(SUPPLIED MATERIAL)

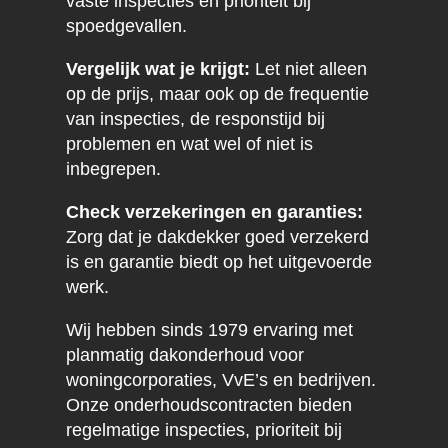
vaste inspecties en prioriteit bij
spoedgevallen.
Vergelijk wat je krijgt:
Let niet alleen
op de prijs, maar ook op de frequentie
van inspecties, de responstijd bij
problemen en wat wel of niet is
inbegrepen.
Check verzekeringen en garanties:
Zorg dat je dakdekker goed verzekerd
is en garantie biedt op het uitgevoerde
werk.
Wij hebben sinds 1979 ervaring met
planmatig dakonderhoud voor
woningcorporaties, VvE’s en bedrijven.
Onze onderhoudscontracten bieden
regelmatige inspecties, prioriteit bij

(End SUPPLIED MATERIAL)

Each line from the one that includes "inbegrepen." down to the close of the records above is to be given again exactly, and no other line is to appear.

inbegrepen.
Check verzekeringen en garanties:
Zorg dat je dakdekker goed verzekerd
is en garantie biedt op het uitgevoerde
werk.
Wij hebben sinds 1979 ervaring met
planmatig dakonderhoud voor
woningcorporaties, VvE’s en bedrijven.
Onze onderhoudscontracten bieden
regelmatige inspecties, prioriteit bij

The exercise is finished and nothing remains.